ASSIGNMENT —
Exactly the lines from the start of the entries through the line with "(at 42.613 21.616)" are required in the output, with no pictures among them.

RECORDS FOR THIS TASK: Begin

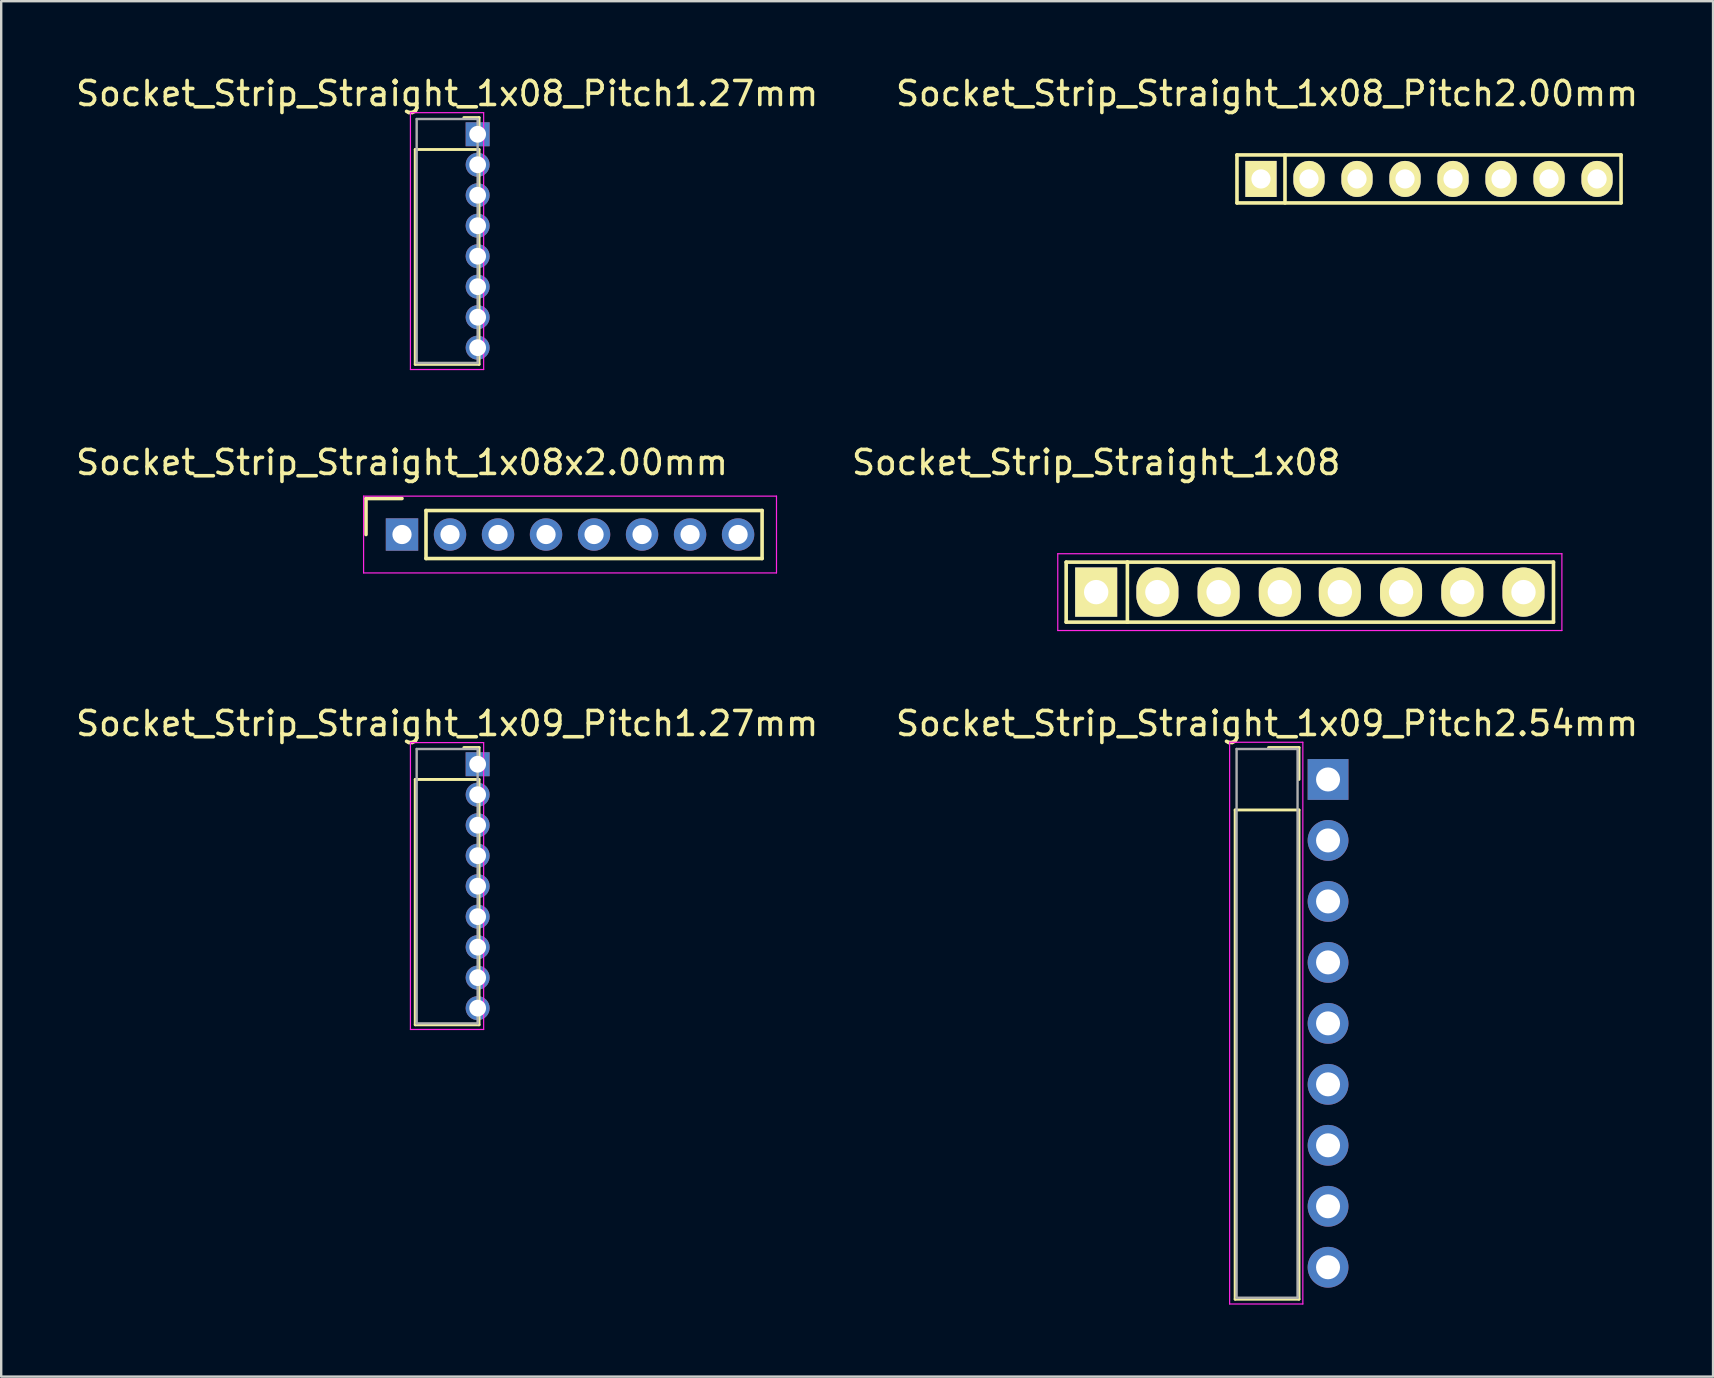
<source format=kicad_pcb>
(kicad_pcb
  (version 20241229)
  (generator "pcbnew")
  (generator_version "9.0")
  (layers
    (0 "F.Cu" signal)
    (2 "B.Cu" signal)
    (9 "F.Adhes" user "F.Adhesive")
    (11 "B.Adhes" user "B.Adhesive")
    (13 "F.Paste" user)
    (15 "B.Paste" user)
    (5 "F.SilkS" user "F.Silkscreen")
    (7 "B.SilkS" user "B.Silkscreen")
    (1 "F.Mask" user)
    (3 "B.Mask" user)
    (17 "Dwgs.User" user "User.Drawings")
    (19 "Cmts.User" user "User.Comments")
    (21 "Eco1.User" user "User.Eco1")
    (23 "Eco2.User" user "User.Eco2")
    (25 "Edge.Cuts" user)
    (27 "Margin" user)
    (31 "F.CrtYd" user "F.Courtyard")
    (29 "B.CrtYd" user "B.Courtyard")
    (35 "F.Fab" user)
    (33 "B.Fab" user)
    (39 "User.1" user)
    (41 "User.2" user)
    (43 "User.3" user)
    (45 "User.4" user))
  (footprint "Socket_Strip_Straight_1x08"
    (layer "F.Cu")
    (at 42.613 21.616)
    (property "Reference" "Socket_Strip_Straight_1x08" (at 0 -5.4 0) (layer "F.SilkS") (effects (font (size 1 1) (thickness 0.15))))
    (attr through_hole)
    (fp_line (start -1.25 -1.25) (end 1.3 -1.25) (stroke (width 0.15) (type solid)) (layer "F.SilkS"))
    (fp_line (start -1.25 1.25) (end -1.25 -1.25) (stroke (width 0.15) (type solid)) (layer "F.SilkS"))
    (fp_line (start -1.25 1.25) (end 1.3 1.25) (stroke (width 0.15) (type solid)) (layer "F.SilkS"))
    (fp_line (start 1.3 1.25) (end 1.3 -1.25) (stroke (width 0.15) (type solid)) (layer "F.SilkS"))
    (fp_line (start 1.3 1.25) (end 19.05 1.25) (stroke (width 0.15) (type solid)) (layer "F.SilkS"))
    (fp_line (start 19.05 -1.25) (end 1.3 -1.25) (stroke (width 0.15) (type solid)) (layer "F.SilkS"))
    (fp_line (start 19.05 1.25) (end 19.05 -1.25) (stroke (width 0.15) (type solid)) (layer "F.SilkS"))
    (fp_line (start -1.6 -1.6) (end -1.6 1.6) (stroke (width 0.05) (type solid)) (layer "F.CrtYd"))
    (fp_line (start -1.6 -1.6) (end 19.4 -1.6) (stroke (width 0.05) (type solid)) (layer "F.CrtYd"))
    (fp_line (start -1.6 1.6) (end 19.4 1.6) (stroke (width 0.05) (type solid)) (layer "F.CrtYd"))
    (fp_line (start 19.4 -1.6) (end 19.4 1.6) (stroke (width 0.05) (type solid)) (layer "F.CrtYd"))
    (pad "1" thru_hole rect (at 0 0) (size 1.75 2.05) (drill 1.016) (layers "*.Cu" "*.Mask" "F.SilkS"))
    (pad "2" thru_hole oval (at 2.55 0) (size 1.75 2.05) (drill 1.016) (layers "*.Cu" "*.Mask" "F.SilkS"))
    (pad "3" thru_hole oval (at 5.1 0) (size 1.75 2.05) (drill 1.016) (layers "*.Cu" "*.Mask" "F.SilkS"))
    (pad "4" thru_hole oval (at 7.65 0) (size 1.75 2.05) (drill 1.016) (layers "*.Cu" "*.Mask" "F.SilkS"))
    (pad "5" thru_hole oval (at 10.15 0) (size 1.75 2.05) (drill 1.016) (layers "*.Cu" "*.Mask" "F.SilkS"))
    (pad "6" thru_hole oval (at 12.7 0) (size 1.75 2.05) (drill 1.016) (layers "*.Cu" "*.Mask" "F.SilkS"))
    (pad "7" thru_hole oval (at 15.25 0) (size 1.75 2.05) (drill 1.016) (layers "*.Cu" "*.Mask" "F.SilkS"))
    (pad "8" thru_hole oval (at 17.8 0) (size 1.75 2.05) (drill 1.016) (layers "*.Cu" "*.Mask" "F.SilkS")))
  (footprint "Socket_Strip_Straight_1x09_Pitch2.54mm"
    (layer "F.Cu")
    (at 52.272 29.42)
    (property "Reference" "Socket_Strip_Straight_1x09_Pitch2.54mm" (at -2.54 -2.33 0) (layer "F.SilkS") (effects (font (size 1 1) (thickness 0.15))))
    (attr through_hole)
    (fp_line (start -3.87 1.27) (end -3.87 21.65) (stroke (width 0.12) (type solid)) (layer "F.SilkS"))
    (fp_line (start -3.87 21.65) (end -1.21 21.65) (stroke (width 0.12) (type solid)) (layer "F.SilkS"))
    (fp_line (start -1.21 -1.33) (end -2.48 -1.33) (stroke (width 0.12) (type solid)) (layer "F.SilkS"))
    (fp_line (start -1.21 0) (end -1.21 -1.33) (stroke (width 0.12) (type solid)) (layer "F.SilkS"))
    (fp_line (start -1.21 1.27) (end -3.87 1.27) (stroke (width 0.12) (type solid)) (layer "F.SilkS"))
    (fp_line (start -1.21 21.65) (end -1.21 1.27) (stroke (width 0.12) (type solid)) (layer "F.SilkS"))
    (fp_line (start -4.1 -1.55) (end -4.1 21.85) (stroke (width 0.05) (type solid)) (layer "F.CrtYd"))
    (fp_line (start -4.1 21.85) (end -1.05 21.85) (stroke (width 0.05) (type solid)) (layer "F.CrtYd"))
    (fp_line (start -1.05 -1.55) (end -4.1 -1.55) (stroke (width 0.05) (type solid)) (layer "F.CrtYd"))
    (fp_line (start -1.05 21.85) (end -1.05 -1.55) (stroke (width 0.05) (type solid)) (layer "F.CrtYd"))
    (fp_line (start -3.81 -1.27) (end -3.81 21.59) (stroke (width 0.1) (type solid)) (layer "F.Fab"))
    (fp_line (start -3.81 21.59) (end -1.27 21.59) (stroke (width 0.1) (type solid)) (layer "F.Fab"))
    (fp_line (start -1.27 -1.27) (end -3.81 -1.27) (stroke (width 0.1) (type solid)) (layer "F.Fab"))
    (fp_line (start -1.27 21.59) (end -1.27 -1.27) (stroke (width 0.1) (type solid)) (layer "F.Fab"))
    (pad "1" thru_hole rect (at 0 0) (size 1.7 1.7) (drill 1) (layers "*.Cu" "*.Mask"))
    (pad "2" thru_hole oval (at 0 2.54) (size 1.7 1.7) (drill 1) (layers "*.Cu" "*.Mask"))
    (pad "3" thru_hole oval (at 0 5.08) (size 1.7 1.7) (drill 1) (layers "*.Cu" "*.Mask"))
    (pad "4" thru_hole oval (at 0 7.62) (size 1.7 1.7) (drill 1) (layers "*.Cu" "*.Mask"))
    (pad "5" thru_hole oval (at 0 10.16) (size 1.7 1.7) (drill 1) (layers "*.Cu" "*.Mask"))
    (pad "6" thru_hole oval (at 0 12.7) (size 1.7 1.7) (drill 1) (layers "*.Cu" "*.Mask"))
    (pad "7" thru_hole oval (at 0 15.24) (size 1.7 1.7) (drill 1) (layers "*.Cu" "*.Mask"))
    (pad "8" thru_hole oval (at 0 17.78) (size 1.7 1.7) (drill 1) (layers "*.Cu" "*.Mask"))
    (pad "9" thru_hole oval (at 0 20.32) (size 1.7 1.7) (drill 1) (layers "*.Cu" "*.Mask")))
  (footprint "Socket_Strip_Straight_1x08x2.00mm"
    (layer "F.Cu")
    (at 13.696 19.216)
    (property "Reference" "Socket_Strip_Straight_1x08x2.00mm" (at 0 -3 0) (layer "F.SilkS") (effects (font (size 1 1) (thickness 0.15))))
    (attr through_hole)
    (fp_line (start -1.5 -1.5) (end -1.5 0) (stroke (width 0.15) (type solid)) (layer "F.SilkS"))
    (fp_line (start 0 -1.5) (end -1.5 -1.5) (stroke (width 0.15) (type solid)) (layer "F.SilkS"))
    (fp_line (start 1 -1) (end 1 1) (stroke (width 0.15) (type solid)) (layer "F.SilkS"))
    (fp_line (start 1 1) (end 15 1) (stroke (width 0.15) (type solid)) (layer "F.SilkS"))
    (fp_line (start 15 -1) (end 1 -1) (stroke (width 0.15) (type solid)) (layer "F.SilkS"))
    (fp_line (start 15 1) (end 15 -1) (stroke (width 0.15) (type solid)) (layer "F.SilkS"))
    (fp_line (start -1.6 -1.6) (end -1.6 1.6) (stroke (width 0.05) (type solid)) (layer "F.CrtYd"))
    (fp_line (start -1.6 1.6) (end 15.6 1.6) (stroke (width 0.05) (type solid)) (layer "F.CrtYd"))
    (fp_line (start 15.6 -1.6) (end -1.6 -1.6) (stroke (width 0.05) (type solid)) (layer "F.CrtYd"))
    (fp_line (start 15.6 1.6) (end 15.6 -1.6) (stroke (width 0.05) (type solid)) (layer "F.CrtYd"))
    (pad "1" thru_hole rect (at 0 0) (size 1.35 1.35) (drill 0.8) (layers "*.Cu" "*.Mask"))
    (pad "2" thru_hole circle (at 2 0) (size 1.35 1.35) (drill 0.8) (layers "*.Cu" "*.Mask"))
    (pad "3" thru_hole circle (at 4 0) (size 1.35 1.35) (drill 0.8) (layers "*.Cu" "*.Mask"))
    (pad "4" thru_hole circle (at 6 0) (size 1.35 1.35) (drill 0.8) (layers "*.Cu" "*.Mask"))
    (pad "5" thru_hole circle (at 8 0) (size 1.35 1.35) (drill 0.8) (layers "*.Cu" "*.Mask"))
    (pad "6" thru_hole circle (at 10 0) (size 1.35 1.35) (drill 0.8) (layers "*.Cu" "*.Mask"))
    (pad "7" thru_hole circle (at 12 0) (size 1.35 1.35) (drill 0.8) (layers "*.Cu" "*.Mask"))
    (pad "8" thru_hole circle (at 14 0) (size 1.35 1.35) (drill 0.8) (layers "*.Cu" "*.Mask")))
  (footprint "Socket_Strip_Straight_1x08_Pitch1.27mm"
    (layer "F.Cu")
    (at 16.847 2.543)
    (property "Reference" "Socket_Strip_Straight_1x08_Pitch1.27mm" (at -1.27 -1.695 0) (layer "F.SilkS") (effects (font (size 1 1) (thickness 0.15))))
    (attr through_hole)
    (fp_line (start -2.6 0.635) (end -2.6 9.585) (stroke (width 0.12) (type solid)) (layer "F.SilkS"))
    (fp_line (start -2.6 9.585) (end 0.06 9.585) (stroke (width 0.12) (type solid)) (layer "F.SilkS"))
    (fp_line (start 0.06 -0.695) (end -0.575 -0.695) (stroke (width 0.12) (type solid)) (layer "F.SilkS"))
    (fp_line (start 0.06 0) (end 0.06 -0.695) (stroke (width 0.12) (type solid)) (layer "F.SilkS"))
    (fp_line (start 0.06 0.635) (end -2.6 0.635) (stroke (width 0.12) (type solid)) (layer "F.SilkS"))
    (fp_line (start 0.06 9.585) (end 0.06 0.635) (stroke (width 0.12) (type solid)) (layer "F.SilkS"))
    (fp_line (start -2.8 -0.9) (end -2.8 9.8) (stroke (width 0.05) (type solid)) (layer "F.CrtYd"))
    (fp_line (start -2.8 9.8) (end 0.25 9.8) (stroke (width 0.05) (type solid)) (layer "F.CrtYd"))
    (fp_line (start 0.25 -0.9) (end -2.8 -0.9) (stroke (width 0.05) (type solid)) (layer "F.CrtYd"))
    (fp_line (start 0.25 9.8) (end 0.25 -0.9) (stroke (width 0.05) (type solid)) (layer "F.CrtYd"))
    (fp_line (start -2.54 -0.635) (end -2.54 9.525) (stroke (width 0.1) (type solid)) (layer "F.Fab"))
    (fp_line (start -2.54 9.525) (end 0 9.525) (stroke (width 0.1) (type solid)) (layer "F.Fab"))
    (fp_line (start 0 -0.635) (end -2.54 -0.635) (stroke (width 0.1) (type solid)) (layer "F.Fab"))
    (fp_line (start 0 9.525) (end 0 -0.635) (stroke (width 0.1) (type solid)) (layer "F.Fab"))
    (pad "1" thru_hole rect (at 0 0) (size 1 1) (drill 0.7) (layers "*.Cu" "*.Mask"))
    (pad "2" thru_hole oval (at 0 1.27) (size 1 1) (drill 0.7) (layers "*.Cu" "*.Mask"))
    (pad "3" thru_hole oval (at 0 2.54) (size 1 1) (drill 0.7) (layers "*.Cu" "*.Mask"))
    (pad "4" thru_hole oval (at 0 3.81) (size 1 1) (drill 0.7) (layers "*.Cu" "*.Mask"))
    (pad "5" thru_hole oval (at 0 5.08) (size 1 1) (drill 0.7) (layers "*.Cu" "*.Mask"))
    (pad "6" thru_hole oval (at 0 6.35) (size 1 1) (drill 0.7) (layers "*.Cu" "*.Mask"))
    (pad "7" thru_hole oval (at 0 7.62) (size 1 1) (drill 0.7) (layers "*.Cu" "*.Mask"))
    (pad "8" thru_hole oval (at 0 8.89) (size 1 1) (drill 0.7) (layers "*.Cu" "*.Mask")))
  (footprint "Socket_Strip_Straight_1x09_Pitch1.27mm"
    (layer "F.Cu")
    (at 16.847 28.785)
    (property "Reference" "Socket_Strip_Straight_1x09_Pitch1.27mm" (at -1.27 -1.695 0) (layer "F.SilkS") (effects (font (size 1 1) (thickness 0.15))))
    (attr through_hole)
    (fp_line (start -2.6 0.635) (end -2.6 10.855) (stroke (width 0.12) (type solid)) (layer "F.SilkS"))
    (fp_line (start -2.6 10.855) (end 0.06 10.855) (stroke (width 0.12) (type solid)) (layer "F.SilkS"))
    (fp_line (start 0.06 -0.695) (end -0.575 -0.695) (stroke (width 0.12) (type solid)) (layer "F.SilkS"))
    (fp_line (start 0.06 0) (end 0.06 -0.695) (stroke (width 0.12) (type solid)) (layer "F.SilkS"))
    (fp_line (start 0.06 0.635) (end -2.6 0.635) (stroke (width 0.12) (type solid)) (layer "F.SilkS"))
    (fp_line (start 0.06 10.855) (end 0.06 0.635) (stroke (width 0.12) (type solid)) (layer "F.SilkS"))
    (fp_line (start -2.8 -0.9) (end -2.8 11.05) (stroke (width 0.05) (type solid)) (layer "F.CrtYd"))
    (fp_line (start -2.8 11.05) (end 0.25 11.05) (stroke (width 0.05) (type solid)) (layer "F.CrtYd"))
    (fp_line (start 0.25 -0.9) (end -2.8 -0.9) (stroke (width 0.05) (type solid)) (layer "F.CrtYd"))
    (fp_line (start 0.25 11.05) (end 0.25 -0.9) (stroke (width 0.05) (type solid)) (layer "F.CrtYd"))
    (fp_line (start -2.54 -0.635) (end -2.54 10.795) (stroke (width 0.1) (type solid)) (layer "F.Fab"))
    (fp_line (start -2.54 10.795) (end 0 10.795) (stroke (width 0.1) (type solid)) (layer "F.Fab"))
    (fp_line (start 0 -0.635) (end -2.54 -0.635) (stroke (width 0.1) (type solid)) (layer "F.Fab"))
    (fp_line (start 0 10.795) (end 0 -0.635) (stroke (width 0.1) (type solid)) (layer "F.Fab"))
    (pad "1" thru_hole rect (at 0 0) (size 1 1) (drill 0.7) (layers "*.Cu" "*.Mask"))
    (pad "2" thru_hole oval (at 0 1.27) (size 1 1) (drill 0.7) (layers "*.Cu" "*.Mask"))
    (pad "3" thru_hole oval (at 0 2.54) (size 1 1) (drill 0.7) (layers "*.Cu" "*.Mask"))
    (pad "4" thru_hole oval (at 0 3.81) (size 1 1) (drill 0.7) (layers "*.Cu" "*.Mask"))
    (pad "5" thru_hole oval (at 0 5.08) (size 1 1) (drill 0.7) (layers "*.Cu" "*.Mask"))
    (pad "6" thru_hole oval (at 0 6.35) (size 1 1) (drill 0.7) (layers "*.Cu" "*.Mask"))
    (pad "7" thru_hole oval (at 0 7.62) (size 1 1) (drill 0.7) (layers "*.Cu" "*.Mask"))
    (pad "8" thru_hole oval (at 0 8.89) (size 1 1) (drill 0.7) (layers "*.Cu" "*.Mask"))
    (pad "9" thru_hole oval (at 0 10.16) (size 1 1) (drill 0.7) (layers "*.Cu" "*.Mask")))
  (footprint "Socket_Strip_Straight_1x08_Pitch2.00mm"
    (layer "F.Cu")
    (at 49.478 4.404)
    (property "Reference" "Socket_Strip_Straight_1x08_Pitch2.00mm" (at 0.254 -3.556 0) (layer "F.SilkS") (effects (font (size 1 1) (thickness 0.15))))
    (attr through_hole)
    (fp_line (start -1 -1) (end 15 -1) (stroke (width 0.15) (type solid)) (layer "F.SilkS"))
    (fp_line (start -1 1) (end -1 -1) (stroke (width 0.15) (type solid)) (layer "F.SilkS"))
    (fp_line (start 1 -1) (end 1 1) (stroke (width 0.15) (type solid)) (layer "F.SilkS"))
    (fp_line (start 15 -1) (end 15 1) (stroke (width 0.15) (type solid)) (layer "F.SilkS"))
    (fp_line (start 15 1) (end -1 1) (stroke (width 0.15) (type solid)) (layer "F.SilkS"))
    (pad "1" thru_hole rect (at 0 0) (size 1.3 1.5) (drill 0.8) (layers "*.Cu" "*.Mask" "F.SilkS"))
    (pad "2" thru_hole oval (at 2 0) (size 1.3 1.5) (drill 0.8) (layers "*.Cu" "*.Mask" "F.SilkS"))
    (pad "3" thru_hole oval (at 4 0) (size 1.3 1.5) (drill 0.8) (layers "*.Cu" "*.Mask" "F.SilkS"))
    (pad "4" thru_hole oval (at 6 0) (size 1.3 1.5) (drill 0.8) (layers "*.Cu" "*.Mask" "F.SilkS"))
    (pad "5" thru_hole oval (at 8 0) (size 1.3 1.5) (drill 0.8) (layers "*.Cu" "*.Mask" "F.SilkS"))
    (pad "6" thru_hole oval (at 10 0) (size 1.3 1.5) (drill 0.8) (layers "*.Cu" "*.Mask" "F.SilkS"))
    (pad "7" thru_hole oval (at 12 0) (size 1.3 1.5) (drill 0.8) (layers "*.Cu" "*.Mask" "F.SilkS"))
    (pad "8" thru_hole oval (at 14 0) (size 1.3 1.5) (drill 0.8) (layers "*.Cu" "*.Mask" "F.SilkS")))
  (gr_rect
    (start -3 -3)
    (end 68.31 54.295)
    (stroke (width 0.1) (type default))
    (fill no)
    (layer "Edge.Cuts")))
</source>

RECORDS FOR THIS TASK: End

RESULT OF THE TASK —
<source format=kicad_pcb>
(kicad_pcb
  (version 20241229)
  (generator "pcbnew")
  (generator_version "9.0")
  (layers
    (0 "F.Cu" signal)
    (2 "B.Cu" signal)
    (9 "F.Adhes" user "F.Adhesive")
    (11 "B.Adhes" user "B.Adhesive")
    (13 "F.Paste" user)
    (15 "B.Paste" user)
    (5 "F.SilkS" user "F.Silkscreen")
    (7 "B.SilkS" user "B.Silkscreen")
    (1 "F.Mask" user)
    (3 "B.Mask" user)
    (17 "Dwgs.User" user "User.Drawings")
    (19 "Cmts.User" user "User.Comments")
    (21 "Eco1.User" user "User.Eco1")
    (23 "Eco2.User" user "User.Eco2")
    (25 "Edge.Cuts" user)
    (27 "Margin" user)
    (31 "F.CrtYd" user "F.Courtyard")
    (29 "B.CrtYd" user "B.Courtyard")
    (35 "F.Fab" user)
    (33 "B.Fab" user)
    (39 "User.1" user)
    (41 "User.2" user)
    (43 "User.3" user)
    (45 "User.4" user))
  (footprint "Socket_Strip_Straight_1x08"
    (layer "F.Cu")
    (at 42.613 21.616)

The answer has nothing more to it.